** Given text **
- - -

On college campuses, a question of what constitutes anti-Semitism

A woman walks on the Rutgers University campus in Newark, N.J., April 8, 2013. The Department of Education's Office for Civil Rights recently announced it is reopening a discrimination case at Rutgers from more than seven years ago that dealt with anti-Semitism.

Eduardo Munoz/Reuters

October 11, 2018

When Liran Kapoano finally went back to college after taking a hiatus from his studies a few years ago, he never expected to become so embroiled in the rancorous campus controversies over the state of Israel.

He’s conservative – or at least as conservative as a person who grew up in New Jersey can be, he jokes – and strongly pro-Israel, even a Zionist, he says. But when he returned to Rutgers University in his home state about a decade ago, he found a campus climate that was, overall, less-than-welcoming for students with political views like his, he says.

- - -

** Stored records **
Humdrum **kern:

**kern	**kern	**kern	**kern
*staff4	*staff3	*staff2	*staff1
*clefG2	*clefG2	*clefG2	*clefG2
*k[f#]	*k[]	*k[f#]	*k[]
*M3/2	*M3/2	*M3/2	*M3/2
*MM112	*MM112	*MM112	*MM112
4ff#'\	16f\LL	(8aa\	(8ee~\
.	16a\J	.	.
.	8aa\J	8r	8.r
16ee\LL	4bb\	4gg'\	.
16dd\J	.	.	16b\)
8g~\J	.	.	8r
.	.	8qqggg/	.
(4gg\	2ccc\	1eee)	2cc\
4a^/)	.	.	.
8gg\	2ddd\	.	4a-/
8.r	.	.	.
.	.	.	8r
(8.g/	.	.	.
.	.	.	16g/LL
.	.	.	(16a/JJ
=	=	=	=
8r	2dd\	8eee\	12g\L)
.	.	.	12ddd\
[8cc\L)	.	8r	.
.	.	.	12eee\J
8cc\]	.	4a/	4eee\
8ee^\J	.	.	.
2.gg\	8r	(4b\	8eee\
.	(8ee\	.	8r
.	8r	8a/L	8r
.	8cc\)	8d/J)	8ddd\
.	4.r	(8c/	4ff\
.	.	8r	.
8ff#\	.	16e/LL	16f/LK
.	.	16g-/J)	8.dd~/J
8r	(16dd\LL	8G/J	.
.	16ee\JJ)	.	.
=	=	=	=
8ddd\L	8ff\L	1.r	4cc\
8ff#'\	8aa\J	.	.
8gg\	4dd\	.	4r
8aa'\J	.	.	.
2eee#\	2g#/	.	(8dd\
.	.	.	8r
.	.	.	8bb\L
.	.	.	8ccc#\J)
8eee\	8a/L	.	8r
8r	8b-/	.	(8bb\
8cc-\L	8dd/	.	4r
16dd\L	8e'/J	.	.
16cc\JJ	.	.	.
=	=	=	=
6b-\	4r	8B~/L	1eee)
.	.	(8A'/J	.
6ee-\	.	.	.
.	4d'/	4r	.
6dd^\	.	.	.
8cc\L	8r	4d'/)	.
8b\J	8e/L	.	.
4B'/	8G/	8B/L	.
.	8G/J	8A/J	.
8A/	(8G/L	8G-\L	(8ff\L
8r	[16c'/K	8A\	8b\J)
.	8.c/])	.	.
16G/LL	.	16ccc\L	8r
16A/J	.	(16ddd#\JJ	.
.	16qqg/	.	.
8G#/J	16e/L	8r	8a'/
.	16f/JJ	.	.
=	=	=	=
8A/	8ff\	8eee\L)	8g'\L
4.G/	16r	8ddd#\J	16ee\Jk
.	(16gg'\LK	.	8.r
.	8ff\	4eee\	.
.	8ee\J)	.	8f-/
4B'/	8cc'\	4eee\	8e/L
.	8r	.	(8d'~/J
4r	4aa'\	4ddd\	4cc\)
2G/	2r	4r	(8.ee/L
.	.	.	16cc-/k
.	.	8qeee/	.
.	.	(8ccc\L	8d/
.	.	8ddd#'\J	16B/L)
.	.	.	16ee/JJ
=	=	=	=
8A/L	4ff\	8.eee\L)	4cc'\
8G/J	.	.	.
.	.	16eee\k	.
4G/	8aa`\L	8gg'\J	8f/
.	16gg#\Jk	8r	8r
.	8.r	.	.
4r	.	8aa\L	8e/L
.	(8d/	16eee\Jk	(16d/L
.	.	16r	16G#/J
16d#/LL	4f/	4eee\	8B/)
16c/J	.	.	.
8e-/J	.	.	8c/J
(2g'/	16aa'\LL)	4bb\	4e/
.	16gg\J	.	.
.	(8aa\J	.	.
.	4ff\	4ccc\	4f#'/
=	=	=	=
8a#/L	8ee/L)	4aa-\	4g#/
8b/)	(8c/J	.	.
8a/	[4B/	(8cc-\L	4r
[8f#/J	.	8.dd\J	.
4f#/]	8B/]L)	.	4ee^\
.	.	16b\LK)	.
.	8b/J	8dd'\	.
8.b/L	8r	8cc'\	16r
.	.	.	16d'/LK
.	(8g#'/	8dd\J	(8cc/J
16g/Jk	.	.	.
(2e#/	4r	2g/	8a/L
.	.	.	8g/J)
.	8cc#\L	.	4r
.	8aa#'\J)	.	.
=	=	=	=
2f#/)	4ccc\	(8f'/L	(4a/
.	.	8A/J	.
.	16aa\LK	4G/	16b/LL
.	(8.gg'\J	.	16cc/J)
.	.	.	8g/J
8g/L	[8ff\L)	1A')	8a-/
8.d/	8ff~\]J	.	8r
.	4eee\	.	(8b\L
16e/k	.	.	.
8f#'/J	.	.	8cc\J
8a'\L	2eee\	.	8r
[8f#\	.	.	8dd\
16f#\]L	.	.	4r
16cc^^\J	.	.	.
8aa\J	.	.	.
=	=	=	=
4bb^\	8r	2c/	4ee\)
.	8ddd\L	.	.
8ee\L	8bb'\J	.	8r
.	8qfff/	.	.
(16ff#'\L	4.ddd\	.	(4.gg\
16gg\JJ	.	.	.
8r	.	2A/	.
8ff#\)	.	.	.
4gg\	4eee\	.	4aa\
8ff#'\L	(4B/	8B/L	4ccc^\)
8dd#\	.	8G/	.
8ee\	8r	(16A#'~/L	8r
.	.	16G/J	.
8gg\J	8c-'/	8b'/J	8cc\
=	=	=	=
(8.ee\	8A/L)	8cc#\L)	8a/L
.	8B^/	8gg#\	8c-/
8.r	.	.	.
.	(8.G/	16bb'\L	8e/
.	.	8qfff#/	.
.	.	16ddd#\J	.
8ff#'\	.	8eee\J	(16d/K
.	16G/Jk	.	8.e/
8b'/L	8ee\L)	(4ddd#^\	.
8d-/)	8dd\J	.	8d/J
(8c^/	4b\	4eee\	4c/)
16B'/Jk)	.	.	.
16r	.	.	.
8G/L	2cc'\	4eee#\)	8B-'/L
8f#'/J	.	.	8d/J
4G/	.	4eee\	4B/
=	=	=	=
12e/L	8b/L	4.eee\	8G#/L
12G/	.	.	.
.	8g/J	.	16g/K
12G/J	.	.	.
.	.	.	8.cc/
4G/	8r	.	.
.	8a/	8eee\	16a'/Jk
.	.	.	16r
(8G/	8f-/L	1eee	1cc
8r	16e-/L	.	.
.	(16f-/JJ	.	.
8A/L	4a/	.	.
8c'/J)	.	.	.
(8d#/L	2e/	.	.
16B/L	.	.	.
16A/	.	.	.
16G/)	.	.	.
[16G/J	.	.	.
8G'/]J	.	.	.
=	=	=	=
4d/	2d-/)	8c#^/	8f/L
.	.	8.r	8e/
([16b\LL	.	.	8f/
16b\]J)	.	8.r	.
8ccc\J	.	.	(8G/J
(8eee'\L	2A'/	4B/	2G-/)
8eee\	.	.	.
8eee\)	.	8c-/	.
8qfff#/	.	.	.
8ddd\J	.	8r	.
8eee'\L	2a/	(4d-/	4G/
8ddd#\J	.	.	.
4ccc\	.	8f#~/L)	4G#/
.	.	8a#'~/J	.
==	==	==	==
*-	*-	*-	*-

- - -

** What you need to do **
1 – Name every geographic place (city, state or country) mentioned in the article on campus anti-Semitism.
2 – Please rewrite the article on campus anti-Semitism starting with "On college campuses, a" and going on through "dealt with anti-Semitism.", changing "reopening" to "revisiting".
The material plays no part in this.

** Per-task answers **
1 – Newark, New Jersey, Israel

2 –
On college campuses, a question of what constitutes anti-Semitism

A woman walks on the Rutgers University campus in Newark, N.J., April 8, 2013. The Department of Education's Office for Civil Rights recently announced it is revisiting a discrimination case at Rutgers from more than seven years ago that dealt with anti-Semitism.